▸ **Exercise prompt**:
Please write out the lines of the data exactly, beginning with the first and ending with the line containing "test the primary"; leave the pictures behind.

▸ **Exercise material**:
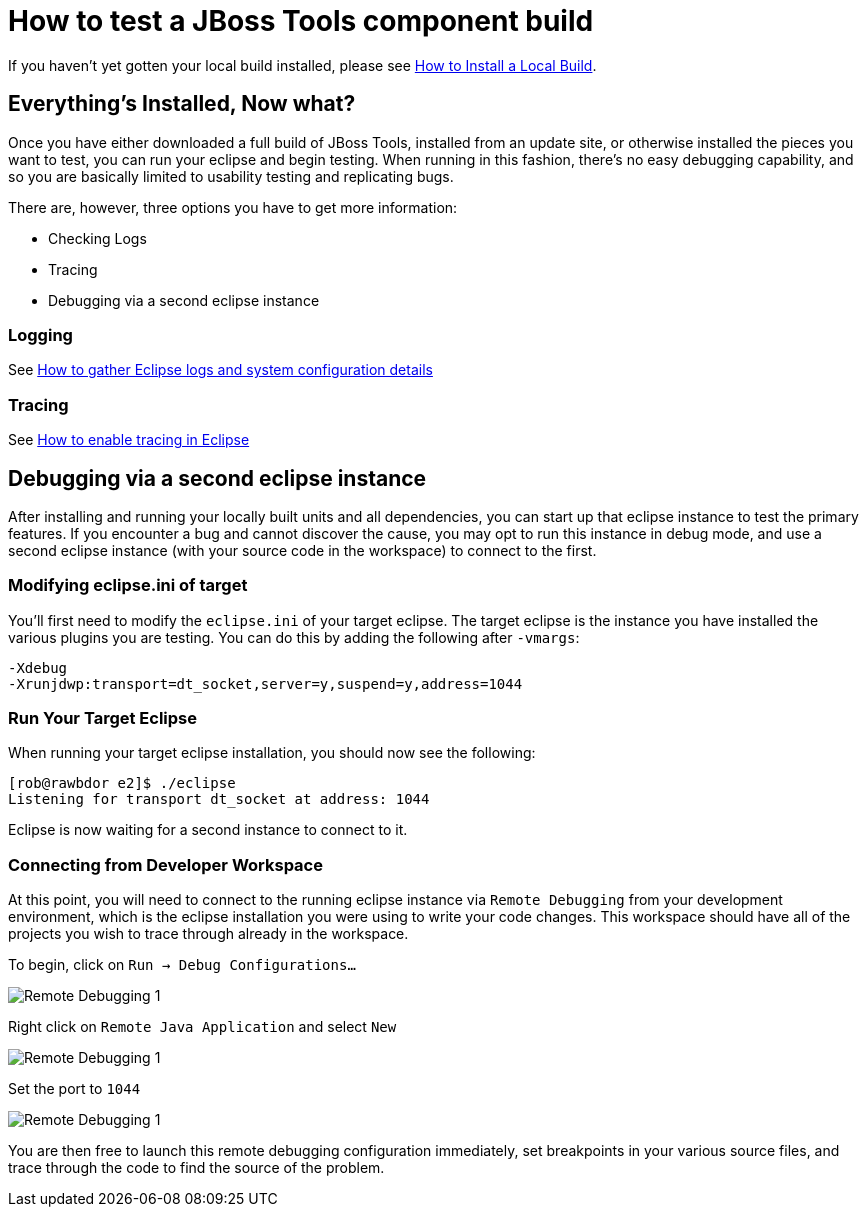 = How to test a JBoss Tools component build

If you haven't yet gotten your local build installed, please see link:how_to_install_a_build.adoc[How to Install a Local Build].

== Everything's Installed, Now what? 

Once you have either downloaded a full build of JBoss Tools, installed from an update site, or otherwise installed the pieces you want to test, you can run your eclipse and begin testing. When running in this fashion, there's no easy debugging capability, and so you are basically limited to usability testing and replicating bugs. 

There are, however, three options you have to get more information:

* Checking Logs
* Tracing
* Debugging via a second eclipse instance

=== Logging

See link:tracing_logging_in_eclipse.adoc#How-to-gather-eclipse-logs-and-system-configuration-details[How to gather Eclipse logs and system configuration details]

=== Tracing

See link:tracing_logging_in_eclipse.adoc#How-to-enable-tracing-in-eclipse[How to enable tracing in Eclipse]


== Debugging via a second eclipse instance

After installing and running your locally built units and all dependencies, you can start up that eclipse instance to 
test the primary features. If you encounter a bug and cannot discover the cause, you may opt to run this instance in debug
mode, and use a second eclipse instance (with your source code in the workspace) to connect to the first. 

=== Modifying eclipse.ini of target

You'll first need to modify the `eclipse.ini` of your target eclipse. The target eclipse is the instance
you have installed the various plugins you are testing. You can do this by adding the following after `-vmargs`:

```
-Xdebug
-Xrunjdwp:transport=dt_socket,server=y,suspend=y,address=1044
```

=== Run Your Target Eclipse

When running your target eclipse installation, you should now see the following:

```
[rob@rawbdor e2]$ ./eclipse 
Listening for transport dt_socket at address: 1044
```

Eclipse is now waiting for a second instance to connect to it. 

=== Connecting from Developer Workspace

At this point, you will need to connect to the running eclipse instance via `Remote Debugging` from your
development environment, which is the eclipse installation you were using to write your code changes. 
This workspace should have all of the projects you wish to trace through already in the workspace. 

To begin, click on `Run -> Debug Configurations...`

image::../images/remote_Debugging_1.PNG[Remote Debugging 1]

Right click on `Remote Java Application` and select `New`

image::../images/remote_Debugging_2.PNG[Remote Debugging 1]

Set the port to `1044`

image::../images/remote_Debugging_3.PNG[Remote Debugging 1]

You are then free to launch this remote debugging configuration immediately, set breakpoints in your various source files, 
and trace through the code to find the source of the problem. 


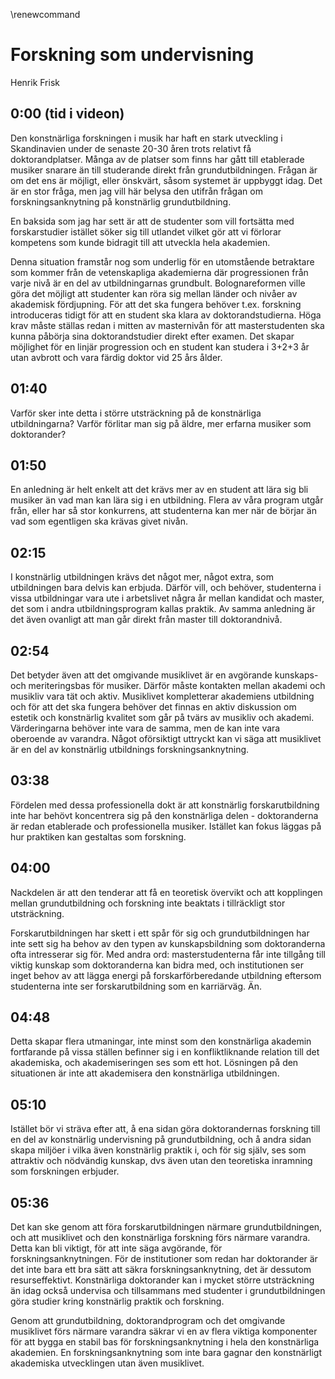 # Created 2023-05-11 Thu 15:14
#+title: 
#+author: Henrik Frisk
#+options: toc:nil num:nil
#+cite_export: csl ~/Documents/articles/biblio/csl-styles/apa-7th.csl
#+LaTeX_HEADER: \usepackage[x11names]{xcolor}
#+LaTeX_HEADER: \hypersetup{linktoc = all, colorlinks = true, urlcolor = DodgerBlue4, citecolor = black, linkcolor = black}
#+latex_header: \usepackage[scaled]{helvet}
\renewcommand\familydefault{\sfdefault}

* Forskning som undervisning
Henrik Frisk

** 0:00 (tid i videon)
Den konstnärliga forskningen i musik har haft en stark utveckling i Skandinavien under de senaste 20-30 åren trots relativt få doktorandplatser. Många av de platser som finns har gått till etablerade musiker snarare än till studerande direkt från grundutbildningen. Frågan är om det ens är möjligt, eller önskvärt, såsom systemet är uppbyggt idag. Det är en stor fråga, men jag vill här belysa den utifrån frågan om forskningsanknytning på konstnärlig grundutbildning.

En baksida som jag har sett är att de studenter som vill fortsätta med forskarstudier istället söker sig till utlandet vilket gör att vi förlorar kompetens som kunde bidragit till att utveckla hela akademien.

Denna situation framstår nog som underlig för en utomstående betraktare som kommer från de vetenskapliga akademierna där progressionen från varje nivå är en del av utbildningarnas grundbult. Bolognareformen ville göra det möjligt att studenter kan röra sig mellan länder och nivåer av akademisk fördjupning. För att det ska fungera behöver t.ex. forskning introduceras tidigt för att en student ska klara av doktorandstudierna. Höga krav måste ställas redan i mitten av masternivån för att masterstudenten ska kunna påbörja sina doktorandstudier direkt efter examen. Det skapar möjlighet för en linjär progression och en student kan studera i 3+2+3 år utan avbrott och vara färdig doktor vid 25 års ålder.
** 01:40
Varför sker inte detta i större utsträckning på de konstnärliga utbildningarna? Varför förlitar man sig på äldre, mer erfarna musiker som doktorander?
** 01:50
En anledning är helt enkelt att det krävs mer av en student att lära sig bli musiker än vad man kan lära sig i en utbildning. Flera av våra program utgår från, eller har så stor konkurrens, att studenterna kan mer när de börjar än vad som egentligen ska krävas givet nivån.
**  02:15
I konstnärlig utbildningen krävs det något mer, något extra, som utbildningen bara delvis kan erbjuda. Därför vill, och behöver, studenterna i vissa utbildningar vara ute i arbetslivet några år mellan kandidat och master, det som i andra utbildningsprogram kallas praktik. Av samma anledning är det även ovanligt att man går direkt från master till doktorandnivå.
** 02:54
Det betyder även att det omgivande musiklivet är en avgörande kunskaps- och meriteringsbas för musiker. Därför måste kontakten mellan akademi och musikliv vara tät och aktiv. Musiklivet kompletterar akademiens utbildning och för att det ska fungera behöver det finnas en aktiv diskussion om estetik och konstnärlig kvalitet som går på tvärs av musikliv och akademi. Värderingarna behöver inte vara de samma, men de kan inte vara oberoende av varandra. Något oförsiktigt uttryckt kan vi säga att musiklivet är en del av konstnärlig utbildnings forskningsanknytning.
** 03:38
Fördelen med dessa professionella dokt är att konstnärlig forskarutbildning inte har behövt koncentrera sig på den konstnärliga delen - doktoranderna är redan etablerade och professionella musiker. Istället kan fokus läggas på hur praktiken kan gestaltas som forskning.
** 04:00
Nackdelen är att den tenderar att få en teoretisk övervikt och att kopplingen mellan grundutbildning och forskning inte beaktats i tillräckligt stor utsträckning.

Forskarutbildningen har skett i ett spår för sig och grundutbildningen har inte sett sig ha behov av den typen av kunskapsbildning som doktoranderna ofta intresserar sig för. Med andra ord: masterstudenterna får inte tillgång till viktig kunskap som doktoranderna kan bidra med, och institutionen ser inget behov av att lägga energi på forskarförberedande utbildning eftersom studenterna inte ser forskarutbildning som en karriärväg. Än.
** 04:48
Detta skapar flera utmaningar, inte minst som den konstnärliga akademin fortfarande på vissa ställen befinner sig i en konfliktliknande relation till det akademiska, och akademiseringen ses som ett hot. Lösningen på den situationen är inte att akademisera den konstnärliga utbildningen.
** 05:10
Istället bör vi sträva efter att, å ena sidan göra doktorandernas forskning till en del av konstnärlig undervisning på grundutbildning, och å andra sidan skapa miljöer i vilka även konstnärlig praktik i, och för sig själv, ses som attraktiv och nödvändig kunskap, dvs även utan den teoretiska inramning som forskningen erbjuder.
** 05:36
Det kan ske genom att föra forskarutbildningen närmare grundutbildningen, och att musiklivet och den konstnärliga forskning förs närmare varandra. Detta kan bli viktigt, för att inte säga avgörande, för forskningsanknytningen. För de institutioner som redan har doktorander är det inte bara ett bra sätt att säkra forskningsanknytning, det är dessutom resurseffektivt. Konstnärliga doktorander kan i mycket större utsträckning än idag också undervisa och tillsammans med studenter i grundutbildningen göra studier kring konstnärlig praktik och forskning.

Genom att grundutbildning, doktorandprogram och det omgivande musiklivet förs närmare varandra säkrar vi en av flera viktiga komponenter för att bygga en stabil bas för forskningsanknytning i hela den konstnärliga akademien. En forskningsanknytning som inte bara gagnar den konstnärligt akademiska utvecklingen utan även musiklivet.
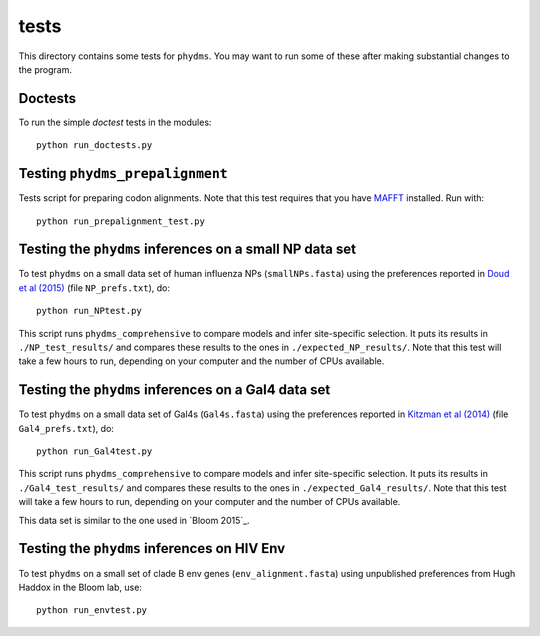 ==============
tests
==============

This directory contains some tests for ``phydms``. You may want to run some of these after making substantial changes to the program.

Doctests
----------

To run the simple *doctest* tests in the modules::

    python run_doctests.py


Testing ``phydms_prepalignment``
----------------------------------
Tests script for preparing codon alignments. Note that this test requires that you have `MAFFT`_ installed. Run with::

    python run_prepalignment_test.py

Testing the ``phydms`` inferences on a small NP data set
----------------------------------------------------------
To test ``phydms`` on a small data set of human influenza NPs (``smallNPs.fasta``) using the preferences reported in `Doud et al (2015)`_ (file ``NP_prefs.txt``), do::

    python run_NPtest.py

This script runs ``phydms_comprehensive`` to compare models and infer site-specific selection. It puts its results in ``./NP_test_results/`` and compares these results to the ones in ``./expected_NP_results/``. Note that this test will take a few hours to run, depending on your computer and the number of CPUs available.

Testing the ``phydms`` inferences on a Gal4 data set
----------------------------------------------------
To test ``phydms`` on a small data set of Gal4s (``Gal4s.fasta``) using the preferences reported in `Kitzman et al (2014)`_ (file ``Gal4_prefs.txt``), do::

    python run_Gal4test.py

This script runs ``phydms_comprehensive`` to compare models and infer site-specific selection. It puts its results in ``./Gal4_test_results/`` and compares these results to the ones in ``./expected_Gal4_results/``. Note that this test will take a few hours to run, depending on your computer and the number of CPUs available.

This data set is similar to the one used in `Bloom 2015`_.

Testing the ``phydms`` inferences on HIV Env
----------------------------------------------
To test ``phydms`` on a small set of clade B env genes (``env_alignment.fasta``) using unpublished preferences from Hugh Haddox in the Bloom lab, use::

    python run_envtest.py


.. _`Doud et al (2015)`: https://dx.doi.org/10.1093/molbev/msv167
.. _`Kitzman et al (2014)`: http://www.nature.com/nmeth/journal/v12/n3/full/nmeth.3223.html
.. _`Bloom (2015)`: http://dx.doi.org/10.1101/037689
.. _`MAFFT`: http://mafft.cbrc.jp/alignment/software/
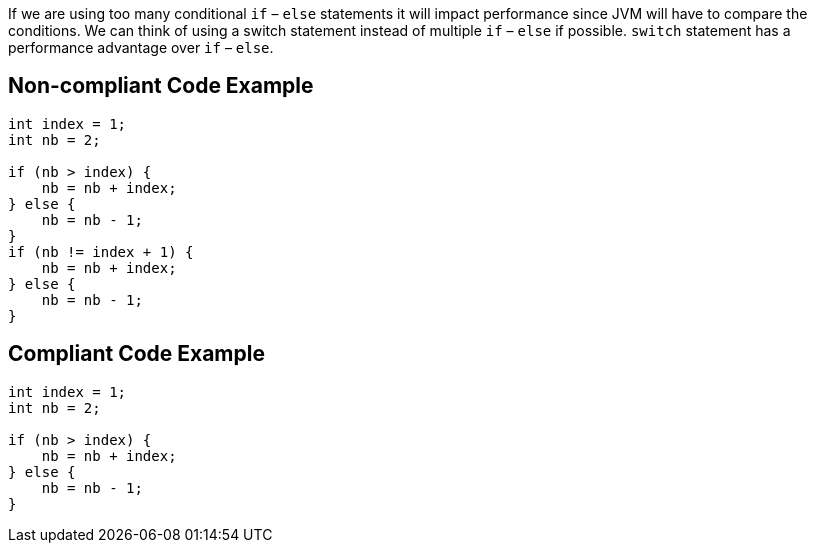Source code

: If we are using too many conditional `if` – `else` statements it will impact performance since JVM will have to compare the conditions. We can think of using a switch statement instead of multiple `if` – `else` if possible. `switch` statement has a performance advantage over `if` – `else`.

## Non-compliant Code Example

```java
int index = 1;
int nb = 2;

if (nb > index) {
    nb = nb + index;
} else {
    nb = nb - 1;
}
if (nb != index + 1) {
    nb = nb + index;
} else {
    nb = nb - 1;
}
```

## Compliant Code Example

```java
int index = 1;
int nb = 2;

if (nb > index) {
    nb = nb + index;
} else {
    nb = nb - 1;
}
```
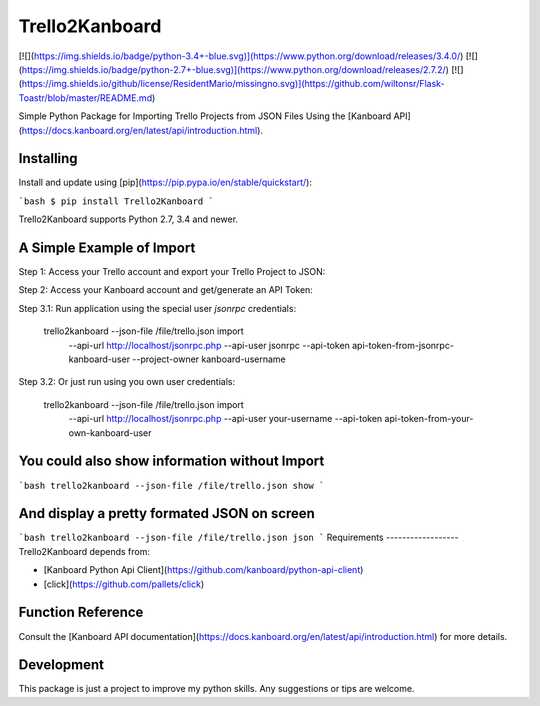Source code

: Trello2Kanboard
============

[![](https://img.shields.io/badge/python-3.4+-blue.svg)](https://www.python.org/download/releases/3.4.0/) [![](https://img.shields.io/badge/python-2.7+-blue.svg)](https://www.python.org/download/releases/2.7.2/) [![](https://img.shields.io/github/license/ResidentMario/missingno.svg)](https://github.com/wiltonsr/Flask-Toastr/blob/master/README.md)

Simple Python Package for Importing Trello Projects from JSON Files Using the [Kanboard API](https://docs.kanboard.org/en/latest/api/introduction.html).

Installing
----------

Install and update using [pip](https://pip.pypa.io/en/stable/quickstart/):

```bash
$ pip install Trello2Kanboard
```

Trello2Kanboard supports Python 2.7, 3.4 and newer.

A Simple Example of Import
----------------

Step 1: Access your Trello account and export your Trello Project to JSON:

Step 2: Access your Kanboard account and get/generate an API Token:

Step 3.1: Run application using the special user `jsonrpc` credentials:

    trello2kanboard --json-file /file/trello.json import \
      --api-url http://localhost/jsonrpc.php \
      --api-user jsonrpc \
      --api-token api-token-from-jsonrpc-kanboard-user \
      --project-owner kanboard-username

Step 3.2: Or just run using you own user credentials:

    trello2kanboard --json-file /file/trello.json import \
      --api-url http://localhost/jsonrpc.php \
      --api-user your-username \
      --api-token api-token-from-your-own-kanboard-user

You could also show information without Import
----------------
```bash
trello2kanboard --json-file /file/trello.json show
```

And display a pretty formated JSON on screen
----------------
```bash
trello2kanboard --json-file /file/trello.json json
```
Requirements
------------------
Trello2Kanboard depends from:

- [Kanboard Python Api Client](https://github.com/kanboard/python-api-client)
- [click](https://github.com/pallets/click)


Function Reference
------------------

Consult the [Kanboard API documentation](https://docs.kanboard.org/en/latest/api/introduction.html) for more details.

Development
-----------

This package is just a project to improve my python skills. Any suggestions or tips are welcome.



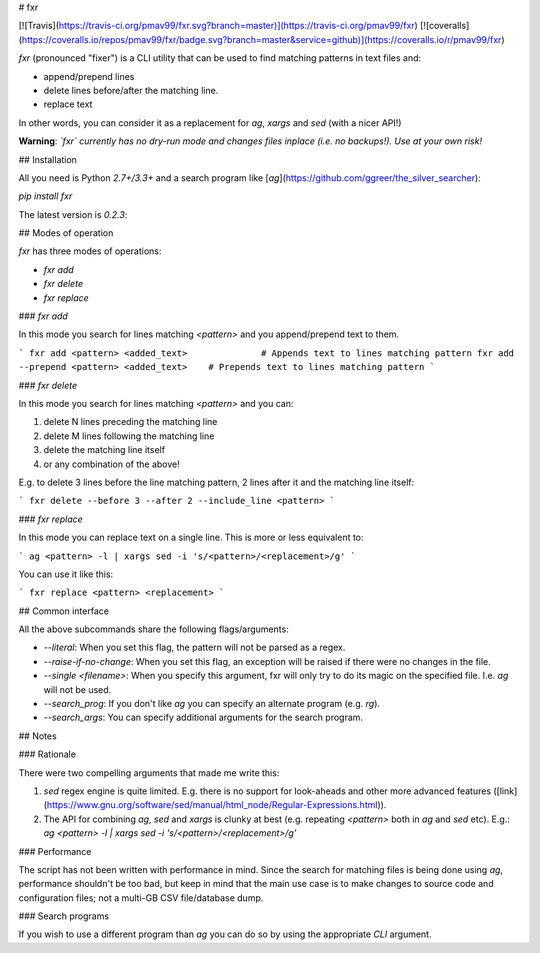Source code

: # fxr

[![Travis](https://travis-ci.org/pmav99/fxr.svg?branch=master)](https://travis-ci.org/pmav99/fxr)
[![coveralls](https://coveralls.io/repos/pmav99/fxr/badge.svg?branch=master&service=github)](https://coveralls.io/r/pmav99/fxr)

`fxr` (pronounced "fixer") is a CLI utility that can be used to find matching patterns in text files
and:

* append/prepend lines
* delete lines before/after the matching line.
* replace text

In other words, you can consider it as a replacement for `ag`, `xargs` and `sed` (with a nicer API!)

**Warning**: *`fxr` currently has no dry-run mode and changes files inplace (i.e. no backups!). Use
at your own risk!*

## Installation

All you need is Python `2.7+/3.3+` and a search program like
[`ag`](https://github.com/ggreer/the_silver_searcher):

`pip install fxr`

The latest version is `0.2.3`:

## Modes of operation

`fxr` has three modes of operations:

* `fxr add`
* `fxr delete`
* `fxr replace`

### `fxr add`

In this mode you search for lines matching `<pattern>` and you append/prepend text to them.

```
fxr add <pattern> <added_text>              # Appends text to lines matching pattern
fxr add --prepend <pattern> <added_text>    # Prepends text to lines matching pattern
```

### `fxr delete`

In this mode you search for lines matching `<pattern>` and you can:

1. delete N lines preceding the matching line
2. delete M lines following the matching line
3. delete the matching line itself
4. or any combination of the above!

E.g. to delete 3 lines before the line matching pattern, 2 lines after it and the matching line
itself:

```
fxr delete --before 3 --after 2 --include_line <pattern>
```

### `fxr replace`

In this mode you can replace text on a single line. This is more or less equivalent to:

```
ag <pattern> -l | xargs sed -i 's/<pattern>/<replacement>/g'
```

You can use it like this:

```
fxr replace <pattern> <replacement>
```

## Common interface

All the above subcommands share the following flags/arguments:

* `--literal`: When you set this flag, the pattern will not be parsed as a regex.
* `--raise-if-no-change`: When you set this flag, an exception will be raised if there were no
  changes in the file.
* `--single <filename>`: When you specify this argument, fxr will only try to do its magic on the
  specified file. I.e. `ag` will not be used.
* `--search_prog`: If you don't like `ag` you can specify  an alternate program (e.g. `rg`).
* `--search_args`: You can specify additional arguments for the search program.

## Notes

### Rationale

There were two compelling arguments that made me write this:

1. `sed` regex engine is quite limited. E.g. there is no support for look-aheads and other more
   advanced features
   ([link](https://www.gnu.org/software/sed/manual/html_node/Regular-Expressions.html)).

2. The API for combining `ag`, `sed` and `xargs` is clunky at best (e.g. repeating `<pattern>` both
   in `ag` and `sed` etc). E.g.:
   `ag <pattern> -l | xargs sed -i 's/<pattern>/<replacement>/g'`


### Performance

The script has not been written with performance in mind.  Since the search for matching files is
being done using `ag`, performance shouldn't be too bad, but keep in mind that the main use case
is to make changes to source code and configuration files; not a multi-GB CSV file/database dump.

### Search programs

If you wish to use a different program than `ag` you can do so by using the appropriate `CLI` argument.



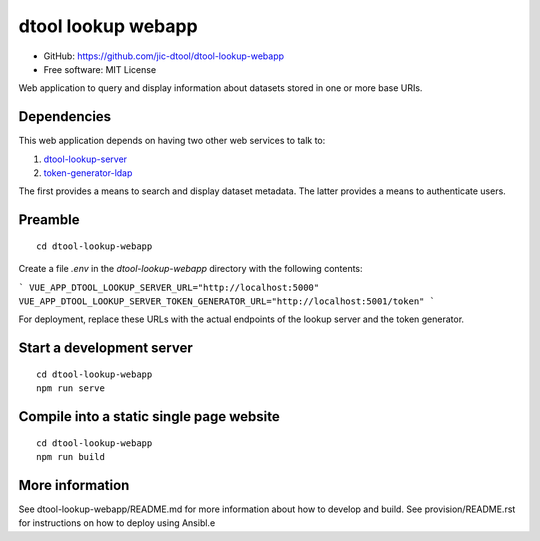 dtool lookup webapp
===================

- GitHub: https://github.com/jic-dtool/dtool-lookup-webapp
- Free software: MIT License

Web application to query and display information about datasets stored in one
or more base URIs.

Dependencies
------------

This web application depends on having two other web services to talk to:

1. `dtool-lookup-server <https://github.com/jic-dtool/dtool-lookup-server>`_
2. `token-generator-ldap <https://github.com/jic-dtool/token-generator-ldap>`_

The first provides a means to search and display dataset metadata.
The latter provides a means to authenticate users.

Preamble
-------

::

    cd dtool-lookup-webapp


Create a file `.env` in the `dtool-lookup-webapp` directory with the following contents:

```
VUE_APP_DTOOL_LOOKUP_SERVER_URL="http://localhost:5000"
VUE_APP_DTOOL_LOOKUP_SERVER_TOKEN_GENERATOR_URL="http://localhost:5001/token"
```

For deployment, replace these URLs with the actual endpoints of the lookup server and the token generator.


Start a development server
--------------------------

::

    cd dtool-lookup-webapp
    npm run serve


Compile into a static single page website
-----------------------------------------

::

    cd dtool-lookup-webapp
    npm run build


More information
----------------

See dtool-lookup-webapp/README.md for more information about how to develop and build.
See provision/README.rst for instructions on how to deploy using Ansibl.e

▸ **Written reply**:
 = How to test a JBoss Tools component build

If you haven't yet gotten your local build installed, please see link:how_to_install_a_build.adoc[How to Install a Local Build].

== Everything's Installed, Now what? 

Once you have either downloaded a full build of JBoss Tools, installed from an update site, or otherwise installed the pieces you want to test, you can run your eclipse and begin testing. When running in this fashion, there's no easy debugging capability, and so you are basically limited to usability testing and replicating bugs. 

There are, however, three options you have to get more information:

* Checking Logs
* Tracing
* Debugging via a second eclipse instance

=== Logging

See link:tracing_logging_in_eclipse.adoc#How-to-gather-eclipse-logs-and-system-configuration-details[How to gather Eclipse logs and system configuration details]

=== Tracing

See link:tracing_logging_in_eclipse.adoc#How-to-enable-tracing-in-eclipse[How to enable tracing in Eclipse]


== Debugging via a second eclipse instance

After installing and running your locally built units and all dependencies, you can start up that eclipse instance to 
test the primary features. If you encounter a bug and cannot discover the cause, you may opt to run this instance in debug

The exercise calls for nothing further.